__Exercise objective__
For the listing below, return the line containing "29: (293, 140)", the line containing "38: (68, 93)", and all lines in between, exactly as written and nothing else.

__Supplied material__
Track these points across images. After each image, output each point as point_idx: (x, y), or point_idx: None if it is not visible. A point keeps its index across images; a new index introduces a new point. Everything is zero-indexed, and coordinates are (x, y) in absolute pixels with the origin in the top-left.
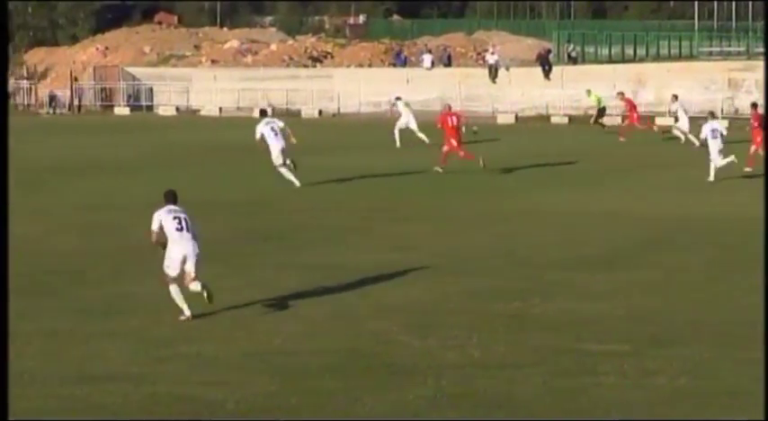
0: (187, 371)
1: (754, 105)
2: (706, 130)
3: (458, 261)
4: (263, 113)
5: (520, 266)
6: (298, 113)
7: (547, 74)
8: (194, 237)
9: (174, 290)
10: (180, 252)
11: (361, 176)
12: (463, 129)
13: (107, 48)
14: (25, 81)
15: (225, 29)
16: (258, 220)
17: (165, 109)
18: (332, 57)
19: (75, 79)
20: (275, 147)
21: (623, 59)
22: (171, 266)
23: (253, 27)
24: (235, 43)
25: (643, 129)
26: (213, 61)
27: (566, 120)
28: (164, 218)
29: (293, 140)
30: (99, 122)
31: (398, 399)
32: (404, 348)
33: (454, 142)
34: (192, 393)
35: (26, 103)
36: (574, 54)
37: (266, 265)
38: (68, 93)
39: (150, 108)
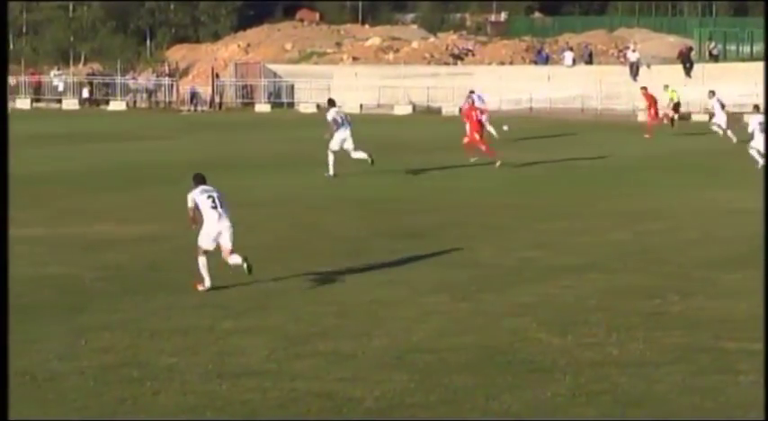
0: (325, 367)
1: None
2: (753, 123)
3: (596, 258)
4: (332, 103)
5: (658, 264)
6: (438, 111)
7: (688, 71)
8: (227, 214)
9: (201, 261)
10: (215, 228)
11: (500, 174)
12: (487, 125)
13: (249, 45)
14: (167, 78)
15: (366, 26)
16: (398, 218)
17: (305, 106)
18: (473, 54)
19: (217, 76)
20: (340, 135)
21: (766, 57)
22: (205, 241)
23: (394, 24)
24: (376, 41)
25: (659, 123)
26: (354, 58)
27: (706, 117)
28: (198, 197)
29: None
30: (240, 119)
31: (536, 397)
32: (542, 346)
33: (477, 136)
34: (331, 389)
35: (167, 100)
36: (715, 52)
37: (405, 263)
38: (210, 90)
39: (291, 105)
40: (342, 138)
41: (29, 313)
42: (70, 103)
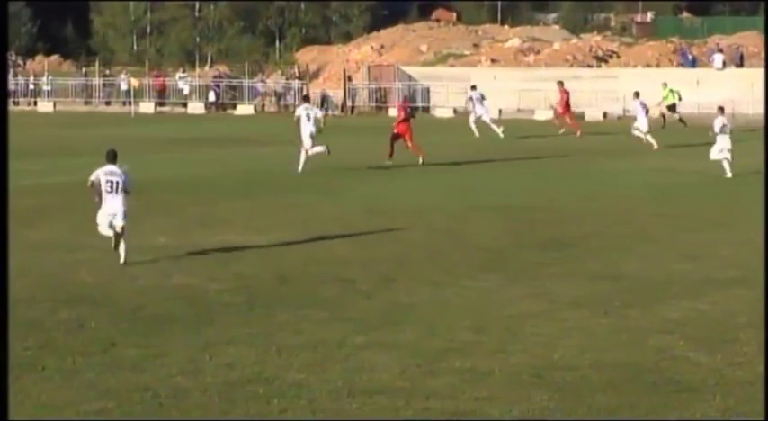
0: (460, 385)
1: None
2: (717, 125)
3: (747, 272)
4: (306, 99)
5: None
6: (581, 116)
7: None
8: (123, 198)
9: (104, 231)
10: (110, 210)
11: (646, 181)
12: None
13: (382, 46)
14: (296, 81)
15: (506, 26)
16: (539, 227)
17: (441, 110)
18: (618, 56)
19: (349, 79)
20: (305, 130)
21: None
22: (102, 219)
23: (535, 25)
24: (516, 42)
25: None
26: (493, 61)
27: None
28: (101, 177)
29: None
30: (372, 124)
31: (683, 418)
32: (690, 364)
33: (408, 136)
34: (466, 409)
35: (297, 103)
36: None
37: (548, 275)
38: (341, 93)
39: (426, 109)
40: (309, 133)
41: (151, 326)
42: (196, 107)
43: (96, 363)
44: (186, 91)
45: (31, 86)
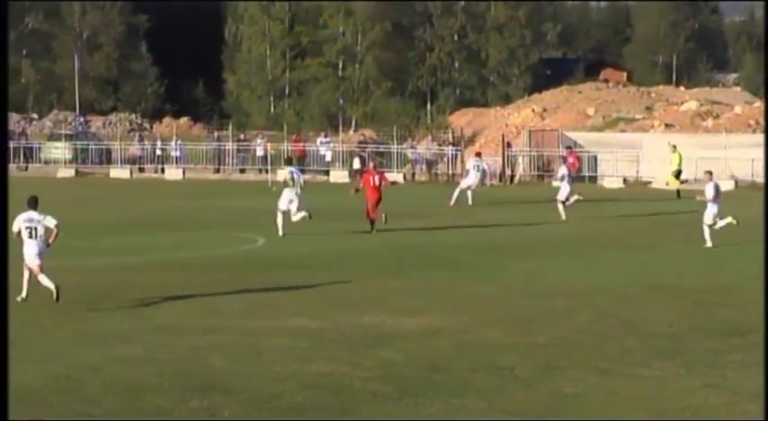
0: None
1: None
2: (710, 191)
3: None
4: (289, 162)
5: None
6: (762, 187)
7: None
8: (43, 242)
9: (26, 275)
10: (31, 252)
11: None
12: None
13: (544, 109)
14: (450, 147)
15: (681, 88)
16: (719, 311)
17: (610, 180)
18: None
19: (508, 145)
20: (288, 194)
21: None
22: (27, 261)
23: (714, 86)
24: (693, 105)
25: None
26: (667, 125)
27: None
28: (21, 225)
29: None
30: (535, 195)
31: None
32: None
33: (372, 201)
34: None
35: (450, 172)
36: None
37: (727, 363)
38: (500, 161)
39: (593, 179)
40: (289, 199)
41: (289, 416)
42: (339, 175)
43: None
44: (328, 157)
45: (159, 152)
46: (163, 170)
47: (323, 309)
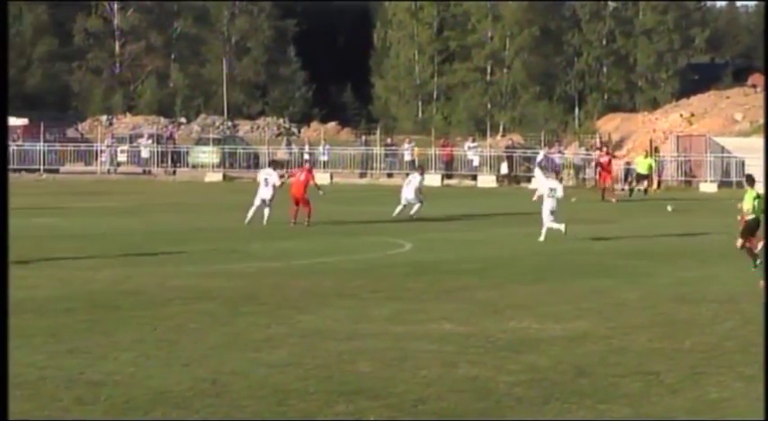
0: None
1: None
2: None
3: None
4: (270, 164)
5: None
6: None
7: None
8: (272, 189)
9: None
10: (265, 193)
11: None
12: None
13: (692, 114)
14: (597, 152)
15: None
16: None
17: (759, 185)
18: None
19: (656, 150)
20: (264, 193)
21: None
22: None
23: None
24: None
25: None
26: None
27: None
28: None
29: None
30: (681, 199)
31: None
32: None
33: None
34: None
35: (597, 177)
36: None
37: None
38: (648, 165)
39: (740, 184)
40: (262, 198)
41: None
42: (486, 180)
43: None
44: (476, 162)
45: (306, 156)
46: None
47: (469, 314)
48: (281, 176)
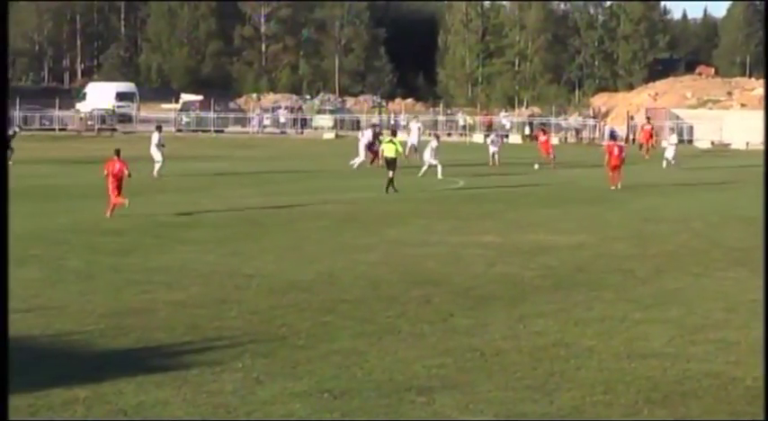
0: (714, 352)
1: None
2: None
3: None
4: (159, 129)
5: None
6: None
7: None
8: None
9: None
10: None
11: None
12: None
13: (656, 93)
14: (591, 119)
15: (752, 78)
16: None
17: (701, 142)
18: None
19: (631, 118)
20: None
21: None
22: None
23: None
24: (761, 90)
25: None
26: (742, 105)
27: None
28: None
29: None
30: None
31: None
32: None
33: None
34: (718, 371)
35: (591, 136)
36: None
37: None
38: (625, 129)
39: (690, 141)
40: (160, 160)
41: (480, 302)
42: (515, 138)
43: (438, 330)
44: (508, 126)
45: (392, 122)
46: (395, 133)
47: (503, 229)
48: (377, 135)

__Result__
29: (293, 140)
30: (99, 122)
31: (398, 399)
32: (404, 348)
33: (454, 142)
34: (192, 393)
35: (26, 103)
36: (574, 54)
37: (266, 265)
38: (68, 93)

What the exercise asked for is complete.